Texte fourni:
==========
Toni Erdmann


Quand Ines, femme d’affaire d’une grande société allemande basée à Bucarest, voit son père débarquer sans prévenir, elle ne cache pas son exaspération. Sa vie parfaitement organisée ne souffre pas le moindre désordre mais lorsque son père lui pose la question « es-tu heureuse? », son incapacité à répondre est le début d'un bouleversement profond. Ce père encombrant et dont elle a honte fait tout pour l'aider à retrouver un sens à sa vie en s’inventant un personnage : le facétieux Toni Erdmann…


Qu’un film hors norme comme « Toni Erdmann » reparte bredouille de Cannes en dit long sur un festival vieillissant qui se décrédibilise année après année. Souvenez-vous, en 2015, le jury a préféré introniser le mi-figue mi-raisin « Dheepan » du Français Jacques Audiard plutôt que le chef-d’œuvre instantané « Saule Fia » du Hongrois László Nemes. Totalement injuste. Heureusement, depuis, l’Académie a effacé le camouflet en l’honorant de l’Oscar de la meilleure production étrangère. Complètement à côté de la plaque, le président George Miller et ses jurés ont ignoré en mai dernier cette merveilleuse comédie dramatique allemande qui méritait, si ce n’est la Palme, au moins une autre récompense prestigieuse. Au hasard : le Grand Prix, le prix d’interprétation, qu’il soit masculin ou féminin d’ailleurs, le scénario… Il est un fait : l’œuvre de Maren Ade brille par ses qualités. Bref, la Croisette se ridiculise tandis que la critique internationale joue son rôle à plein régime, à savoir réparer l’avanie et lui offrir une couverture médiatique bien méritée.
Car « Toni Erdmann » est une claque. La cinéaste donne ici une leçon d’écriture. Son scénario, évoluant constamment sur le fil du rasoir entre l’humour et l’émotion, est d’une précision qui force le respect, sinon l’admiration. Il n’y a qu’à analyser la manière dont la psychologie des personnages progresse. On se laisse facilement porter au gré d’un récit toujours imprévisible et ce durant 2h42. Long ? Certes, un chouïa. Mais on ne saurait lui en vouloir tant ce long-métrage se montre particulièrement foisonnant, généreux et intelligent dans sa mise en scène. La réalisatrice parvient à user des silences au bon moment, pour que ceux-ci soient paradoxalement éloquents. En outre, il y a du jeu, des surprises, du rythme, de l’audace, des larmes, des fulgurances et des fou-rires. Ici, même les sous-intrigues passionnent car l’auteur mêle à sa chronique existentielle une critique sociale grinçante sur le cynisme de l’ultralibéralisme tout en se permettant de brocarder la culture de la performance. Maren Ade réussit par ailleurs un numéro périlleux d’équilibriste qui consiste à prendre le chemin de la farce absurde tout en ne s’écartant pas de son sujet, à savoir le portrait intime et réaliste d’une relation filiale plutôt tendue.
==========
Données fournies:
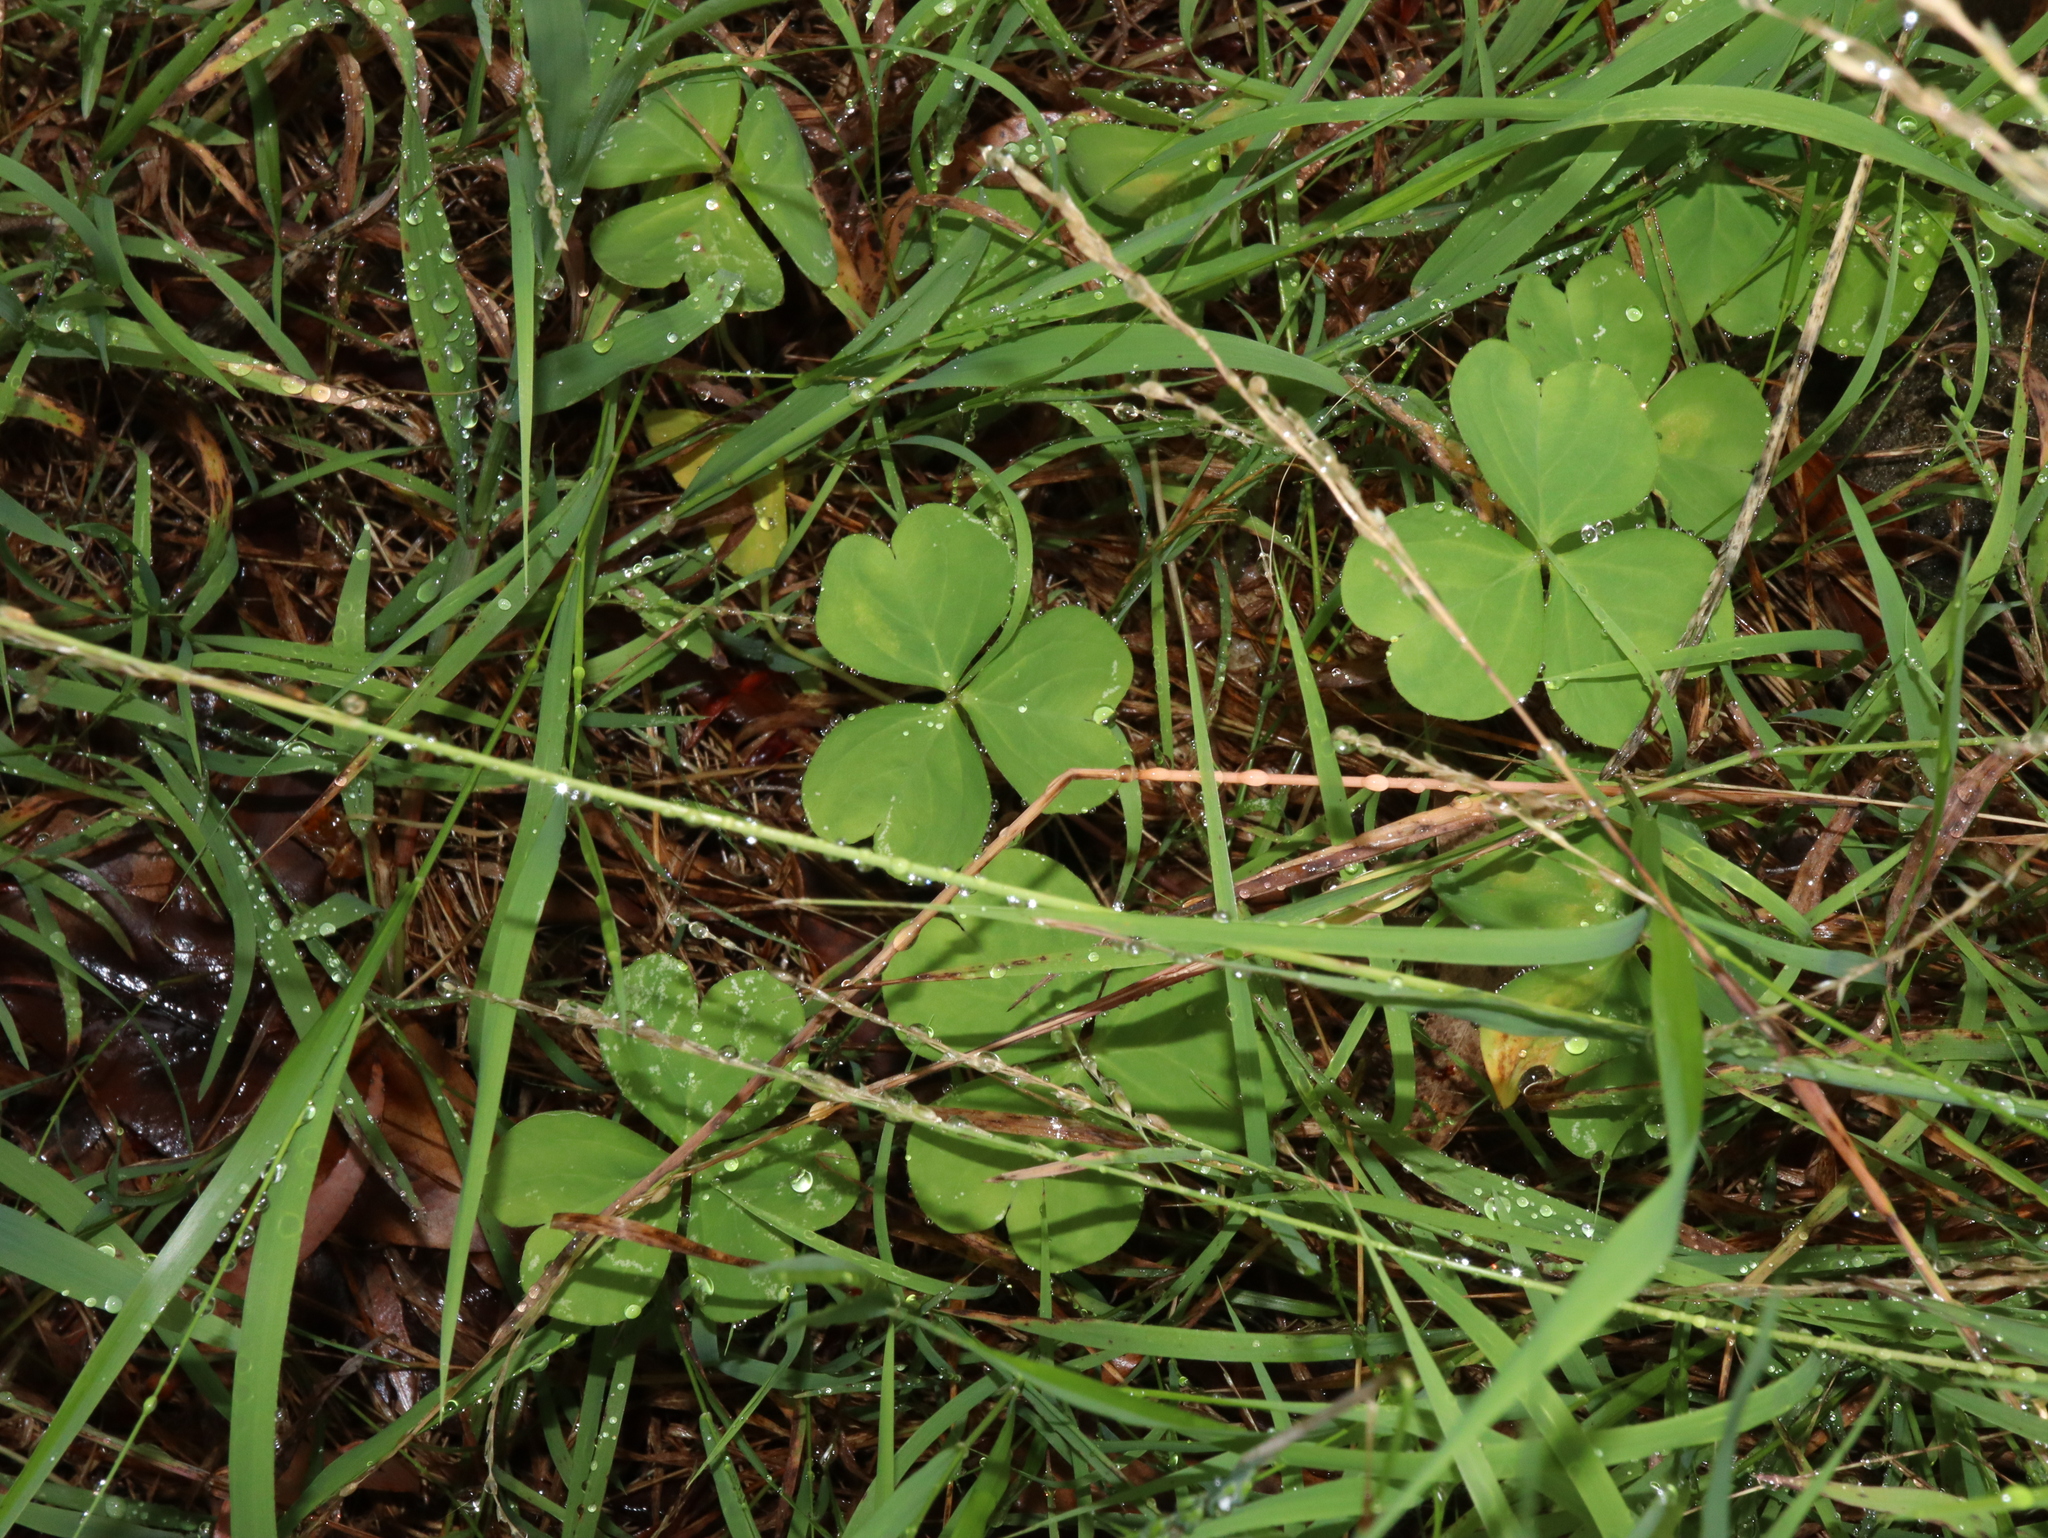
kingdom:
==========
Tâches à effectuer:
[1] Répondez aux questions suivantes d'après la critique de « Toni Erdmann ».
(a) Dans quelle ville est basée la société allemande pour laquelle travaille Ines ?
(b) Quel film le jury de Cannes a-t-il préféré à « Saule Fia » en 2015 ?
(c) Quelle est la durée du film mentionnée dans la critique ?
[2] Reprenez la critique de « Toni Erdmann » après sa dernière phrase, en rédigeant un paragraphe supplémentaire.
La liste fournie n'est d'aucune utilité pour ce travail.

Réponses par tâche:
[1]
(a) À Bucarest.
(b) « Dheepan », du Français Jacques Audiard.
(c) 2h42.

[2]
Car Toni Erdmann, c’est avant tout l’histoire d’une relation père-fille quelque peu conflictuelle. Celle d’un papa-clown qui veut voir celle qu’il appelle « Spaghetti » sourire à la vie. Quand Ines, workaholic patentée d’une société allemande de consultance basée à Bucarest, voit son paternel armé de son indécrottable humour potache débarquer sans prévenir, sa vie trop parfaitement organisée va tout doucement partir en cacahuète. Surtout lorsque ce dernier lui pose la question « es-tu heureuse? », son incapacité à répondre est le début d’un bouleversement profond. Son géniteur importun dont elle a honte s’est mis en tête de tout faire pour l’aider à retrouver un sens à son existence. Pour ce faire, il va s’inventer un personnage: le facétieux Toni Erdmann. Particulièrement drôle, le film n’en est pas moins sensible par la grâce de son tandem de comédiens, la magnifique Sandra Hüller, tour à tour glaciale et attachante, et l’irrésistible Peter Simonischek, à la fois délicat et balourd.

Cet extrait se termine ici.